Perisher (as the Submarine Command Course is better known - owing to the fact the course used to be called the Periscope School and those officers attending being referred to as Perishers ) is a 24-week course that officers must take prior to serving as an executive officer on board a Royal Navy Submarine. It has been run twice a year since 1917, usually starting on 2 July and 14 November each year. It is widely regarded as one of the toughest command courses in the world.

Following World War II, the Royal Netherlands Navy began to send officers to the course. Until 1995, the Royal Navy and Royal Netherlands Navy were jointly responsible for running the SMCC. In 1995 the Royal Netherlands Navy took over the Perisher course for diesel-electric submarines, since the Royal Navy no longer operates boats of that type.

The SMCC is attended by submariners from other navies, including the Royal Australian Navy, the Brazilian Navy, the Royal Canadian Navy, the Republic of Korea Navy, and the United States Navy. Officers of the Royal Danish Navy also attended, prior to Denmark's withdrawal of its submarine capability. Overseas candidates attend the course because its high standards enjoy widespread respect, and because it fosters links between allied navies and the Royal Navy.

The SMCC was ISO certified in 2004.

==Course structure==

The diesel-electric course is four months long, with a combination of simulator time ashore and sea time under war-like conditions while operating off the coasts of Norway and Scotland. At most, six students will participate, under the tutelage of an instructor referred to as Teacher. The course has four stages, the first of which is training on Dutch Walrus class submarine simulators at Den Helder. The second stage, known as COCKEX (a corruption of the old COQC name plus the standard shorthand for exercise), takes the candidates to sea, where they practise the skills learned in the simulators, along with tactical safety training. They return to the simulators for stage three, where they are taught both the tactical aspects (including rules of engagement, evasion measures, and interception procedures) and personnel management skills (including stress management, maintaining working conditions, and medical skills) of commanding a submarine, while learning other skills required for command. On conclusion, the students return to sea for the 'Cockfight', where Teacher evaluates each submariner's ability to command a submarine independently. During this, the candidates will be run through multiple war-like exercises with little respite between each. One example of the type of exercise, from the 2004 course, required the candidate to take their submarine into a harbour (simulating a naval base) to lay mines, with less than 6 m of clearance between the fin and ferries passing overhead, and even less distance between the keel and the harbour floor, while a warship used active sonar to hunt for the submarine.

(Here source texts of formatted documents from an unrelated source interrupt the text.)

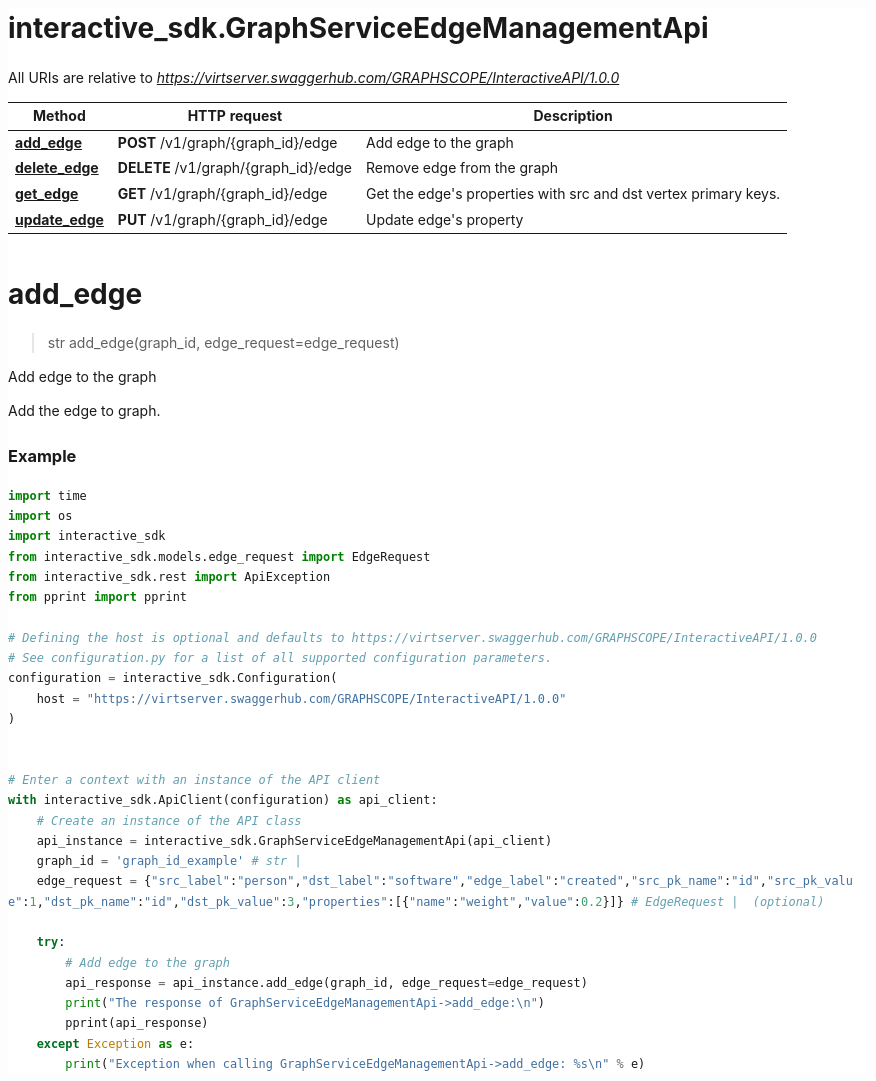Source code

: # interactive_sdk.GraphServiceEdgeManagementApi

All URIs are relative to *https://virtserver.swaggerhub.com/GRAPHSCOPE/InteractiveAPI/1.0.0*

Method | HTTP request | Description
------------- | ------------- | -------------
[**add_edge**](GraphServiceEdgeManagementApi.md#add_edge) | **POST** /v1/graph/{graph_id}/edge | Add edge to the graph
[**delete_edge**](GraphServiceEdgeManagementApi.md#delete_edge) | **DELETE** /v1/graph/{graph_id}/edge | Remove edge from the graph
[**get_edge**](GraphServiceEdgeManagementApi.md#get_edge) | **GET** /v1/graph/{graph_id}/edge | Get the edge&#39;s properties with src and dst vertex primary keys.
[**update_edge**](GraphServiceEdgeManagementApi.md#update_edge) | **PUT** /v1/graph/{graph_id}/edge | Update edge&#39;s property


# **add_edge**
> str add_edge(graph_id, edge_request=edge_request)

Add edge to the graph

Add the edge to graph. 

### Example


```python
import time
import os
import interactive_sdk
from interactive_sdk.models.edge_request import EdgeRequest
from interactive_sdk.rest import ApiException
from pprint import pprint

# Defining the host is optional and defaults to https://virtserver.swaggerhub.com/GRAPHSCOPE/InteractiveAPI/1.0.0
# See configuration.py for a list of all supported configuration parameters.
configuration = interactive_sdk.Configuration(
    host = "https://virtserver.swaggerhub.com/GRAPHSCOPE/InteractiveAPI/1.0.0"
)


# Enter a context with an instance of the API client
with interactive_sdk.ApiClient(configuration) as api_client:
    # Create an instance of the API class
    api_instance = interactive_sdk.GraphServiceEdgeManagementApi(api_client)
    graph_id = 'graph_id_example' # str | 
    edge_request = {"src_label":"person","dst_label":"software","edge_label":"created","src_pk_name":"id","src_pk_value":1,"dst_pk_name":"id","dst_pk_value":3,"properties":[{"name":"weight","value":0.2}]} # EdgeRequest |  (optional)

    try:
        # Add edge to the graph
        api_response = api_instance.add_edge(graph_id, edge_request=edge_request)
        print("The response of GraphServiceEdgeManagementApi->add_edge:\n")
        pprint(api_response)
    except Exception as e:
        print("Exception when calling GraphServiceEdgeManagementApi->add_edge: %s\n" % e)
```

Students who fail the course are, in most cases, no longer permitted to serve on submarines in any capacity. According to Commander Marc Elsensohn, Teacher for the 2004 diesel-electric course, the main reasons for failing are that the candidate regularly loses situational awareness, or shows a narrow focus or over-reliance on one tool or aspect of operations. Making mistakes does not cause a student to fail automatically, as long as the mistake is recognised and corrected before the submarine is endangered.

If at any point during the training a candidate is withdrawn from training he will be nominated for boat or helicopter transfer and kept occupied until the transfer. Their bag is packed for them and they are notified of the failure when the helicopter or boat arrives. On departure they are presented with a bottle of whisky. A failure on Perisher means that the unsuccessful candidate is not permitted to return to sea as a member of the Submarine Service (although they are still allowed to wear the dolphin badge). They are, however, permitted to remain in the Royal Navy, moving into the surface fleet.